[TASK REQUIREMENTS]: Every entry that follows needs to be repeated exactly.

Segment Start: EXTRACTED RECORDS

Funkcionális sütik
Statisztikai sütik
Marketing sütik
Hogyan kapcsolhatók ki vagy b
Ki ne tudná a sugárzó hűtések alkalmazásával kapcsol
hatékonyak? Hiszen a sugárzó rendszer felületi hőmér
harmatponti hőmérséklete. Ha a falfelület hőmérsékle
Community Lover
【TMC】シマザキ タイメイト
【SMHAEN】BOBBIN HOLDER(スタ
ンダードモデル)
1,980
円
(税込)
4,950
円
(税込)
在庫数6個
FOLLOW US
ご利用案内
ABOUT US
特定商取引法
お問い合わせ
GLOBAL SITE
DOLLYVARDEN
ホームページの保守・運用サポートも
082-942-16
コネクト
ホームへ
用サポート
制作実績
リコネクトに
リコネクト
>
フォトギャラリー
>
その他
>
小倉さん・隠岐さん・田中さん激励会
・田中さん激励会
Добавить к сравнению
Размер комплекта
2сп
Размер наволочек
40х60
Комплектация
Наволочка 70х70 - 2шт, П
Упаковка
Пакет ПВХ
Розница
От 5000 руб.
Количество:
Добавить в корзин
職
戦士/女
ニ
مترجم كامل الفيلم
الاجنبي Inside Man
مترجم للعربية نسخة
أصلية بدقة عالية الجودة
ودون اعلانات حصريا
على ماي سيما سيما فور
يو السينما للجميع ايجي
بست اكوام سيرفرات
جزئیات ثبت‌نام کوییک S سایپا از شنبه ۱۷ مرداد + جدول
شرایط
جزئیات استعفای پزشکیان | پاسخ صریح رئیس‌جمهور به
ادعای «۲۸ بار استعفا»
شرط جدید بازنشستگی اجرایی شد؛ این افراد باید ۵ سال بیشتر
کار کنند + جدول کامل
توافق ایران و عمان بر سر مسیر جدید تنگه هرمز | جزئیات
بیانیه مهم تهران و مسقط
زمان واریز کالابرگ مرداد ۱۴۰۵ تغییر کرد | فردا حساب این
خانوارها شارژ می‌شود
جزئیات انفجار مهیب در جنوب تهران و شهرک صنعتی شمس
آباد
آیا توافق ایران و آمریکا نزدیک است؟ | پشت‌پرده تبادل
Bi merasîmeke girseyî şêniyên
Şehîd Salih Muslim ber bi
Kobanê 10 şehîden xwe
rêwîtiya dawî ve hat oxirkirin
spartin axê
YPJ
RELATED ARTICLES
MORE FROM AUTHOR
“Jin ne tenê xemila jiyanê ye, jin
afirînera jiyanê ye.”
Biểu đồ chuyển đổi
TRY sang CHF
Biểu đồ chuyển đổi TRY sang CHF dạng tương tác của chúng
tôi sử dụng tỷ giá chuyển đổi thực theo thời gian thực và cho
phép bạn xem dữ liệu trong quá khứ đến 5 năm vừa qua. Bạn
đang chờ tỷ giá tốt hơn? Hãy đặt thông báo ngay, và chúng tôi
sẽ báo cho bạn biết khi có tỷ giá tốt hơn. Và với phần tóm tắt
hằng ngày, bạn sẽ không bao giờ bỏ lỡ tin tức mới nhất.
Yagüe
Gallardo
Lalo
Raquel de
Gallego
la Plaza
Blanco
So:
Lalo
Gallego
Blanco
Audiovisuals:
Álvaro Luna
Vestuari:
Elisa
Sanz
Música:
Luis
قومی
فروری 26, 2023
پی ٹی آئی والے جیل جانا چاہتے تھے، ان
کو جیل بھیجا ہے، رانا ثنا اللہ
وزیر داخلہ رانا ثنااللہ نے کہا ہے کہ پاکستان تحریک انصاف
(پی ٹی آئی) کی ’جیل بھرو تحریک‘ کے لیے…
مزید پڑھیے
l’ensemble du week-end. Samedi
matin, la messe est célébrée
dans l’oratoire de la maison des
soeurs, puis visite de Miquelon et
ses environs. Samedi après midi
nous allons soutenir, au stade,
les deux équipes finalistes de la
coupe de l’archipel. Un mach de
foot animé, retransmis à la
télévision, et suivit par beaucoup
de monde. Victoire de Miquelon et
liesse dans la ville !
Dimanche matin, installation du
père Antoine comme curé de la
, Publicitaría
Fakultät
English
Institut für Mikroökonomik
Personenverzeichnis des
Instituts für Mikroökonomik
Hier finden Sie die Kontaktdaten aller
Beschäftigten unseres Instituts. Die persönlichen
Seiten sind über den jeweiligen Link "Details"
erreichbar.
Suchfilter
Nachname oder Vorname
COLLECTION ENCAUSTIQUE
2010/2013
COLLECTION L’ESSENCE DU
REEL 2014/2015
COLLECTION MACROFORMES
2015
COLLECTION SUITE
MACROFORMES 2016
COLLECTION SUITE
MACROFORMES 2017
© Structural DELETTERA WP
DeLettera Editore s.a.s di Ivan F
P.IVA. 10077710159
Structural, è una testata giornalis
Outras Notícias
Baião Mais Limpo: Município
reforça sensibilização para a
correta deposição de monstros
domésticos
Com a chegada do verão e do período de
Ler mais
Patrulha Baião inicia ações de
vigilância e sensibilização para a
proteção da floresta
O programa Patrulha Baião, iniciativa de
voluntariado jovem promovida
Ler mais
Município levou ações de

Segment End: EXTRACTED RECORDS

[RESULT]:
Funkcionális sütik
Statisztikai sütik
Marketing sütik
Hogyan kapcsolhatók ki vagy b
Ki ne tudná a sugárzó hűtések alkalmazásával kapcsol
hatékonyak? Hiszen a sugárzó rendszer felületi hőmér
harmatponti hőmérséklete. Ha a falfelület hőmérsékle
Community Lover
【TMC】シマザキ タイメイト
【SMHAEN】BOBBIN HOLDER(スタ
ンダードモデル)
1,980
円
(税込)
4,950
円
(税込)
在庫数6個
FOLLOW US
ご利用案内
ABOUT US
特定商取引法
お問い合わせ
GLOBAL SITE
DOLLYVARDEN
ホームページの保守・運用サポートも
082-942-16
コネクト
ホームへ
用サポート
制作実績
リコネクトに
リコネクト
>
フォトギャラリー
>
その他
>
小倉さん・隠岐さん・田中さん激励会
・田中さん激励会
Добавить к сравнению
Размер комплекта
2сп
Размер наволочек
40х60
Комплектация
Наволочка 70х70 - 2шт, П
Упаковка
Пакет ПВХ
Розница
От 5000 руб.
Количество:
Добавить в корзин
職
戦士/女
ニ
مترجم كامل الفيلم
الاجنبي Inside Man
مترجم للعربية نسخة
أصلية بدقة عالية الجودة
ودون اعلانات حصريا
على ماي سيما سيما فور
يو السينما للجميع ايجي
بست اكوام سيرفرات
جزئیات ثبت‌نام کوییک S سایپا از شنبه ۱۷ مرداد + جدول
شرایط
جزئیات استعفای پزشکیان | پاسخ صریح رئیس‌جمهور به
ادعای «۲۸ بار استعفا»
شرط جدید بازنشستگی اجرایی شد؛ این افراد باید ۵ سال بیشتر
کار کنند + جدول کامل
توافق ایران و عمان بر سر مسیر جدید تنگه هرمز | جزئیات
بیانیه مهم تهران و مسقط
زمان واریز کالابرگ مرداد ۱۴۰۵ تغییر کرد | فردا حساب این
خانوارها شارژ می‌شود
جزئیات انفجار مهیب در جنوب تهران و شهرک صنعتی شمس
آباد
آیا توافق ایران و آمریکا نزدیک است؟ | پشت‌پرده تبادل
Bi merasîmeke girseyî şêniyên
Şehîd Salih Muslim ber bi
Kobanê 10 şehîden xwe
rêwîtiya dawî ve hat oxirkirin
spartin axê
YPJ
RELATED ARTICLES
MORE FROM AUTHOR
“Jin ne tenê xemila jiyanê ye, jin
afirînera jiyanê ye.”
Biểu đồ chuyển đổi
TRY sang CHF
Biểu đồ chuyển đổi TRY sang CHF dạng tương tác của chúng
tôi sử dụng tỷ giá chuyển đổi thực theo thời gian thực và cho
phép bạn xem dữ liệu trong quá khứ đến 5 năm vừa qua. Bạn
đang chờ tỷ giá tốt hơn? Hãy đặt thông báo ngay, và chúng tôi
sẽ báo cho bạn biết khi có tỷ giá tốt hơn. Và với phần tóm tắt
hằng ngày, bạn sẽ không bao giờ bỏ lỡ tin tức mới nhất.
Yagüe
Gallardo
Lalo
Raquel de
Gallego
la Plaza
Blanco
So:
Lalo
Gallego
Blanco
Audiovisuals:
Álvaro Luna
Vestuari:
Elisa
Sanz
Música:
Luis
قومی
فروری 26, 2023
پی ٹی آئی والے جیل جانا چاہتے تھے، ان
کو جیل بھیجا ہے، رانا ثنا اللہ
وزیر داخلہ رانا ثنااللہ نے کہا ہے کہ پاکستان تحریک انصاف
(پی ٹی آئی) کی ’جیل بھرو تحریک‘ کے لیے…
مزید پڑھیے
l’ensemble du week-end. Samedi
matin, la messe est célébrée
dans l’oratoire de la maison des
soeurs, puis visite de Miquelon et
ses environs. Samedi après midi
nous allons soutenir, au stade,
les deux équipes finalistes de la
coupe de l’archipel. Un mach de
foot animé, retransmis à la
télévision, et suivit par beaucoup
de monde. Victoire de Miquelon et
liesse dans la ville !
Dimanche matin, installation du
père Antoine comme curé de la
, Publicitaría
Fakultät
English
Institut für Mikroökonomik
Personenverzeichnis des
Instituts für Mikroökonomik
Hier finden Sie die Kontaktdaten aller
Beschäftigten unseres Instituts. Die persönlichen
Seiten sind über den jeweiligen Link "Details"
erreichbar.
Suchfilter
Nachname oder Vorname
COLLECTION ENCAUSTIQUE
2010/2013
COLLECTION L’ESSENCE DU
REEL 2014/2015
COLLECTION MACROFORMES
2015
COLLECTION SUITE
MACROFORMES 2016
COLLECTION SUITE
MACROFORMES 2017
© Structural DELETTERA WP
DeLettera Editore s.a.s di Ivan F
P.IVA. 10077710159
Structural, è una testata giornalis
Outras Notícias
Baião Mais Limpo: Município
reforça sensibilização para a
correta deposição de monstros
domésticos
Com a chegada do verão e do período de
Ler mais
Patrulha Baião inicia ações de
vigilância e sensibilização para a
proteção da floresta
O programa Patrulha Baião, iniciativa de
voluntariado jovem promovida
Ler mais
Município levou ações de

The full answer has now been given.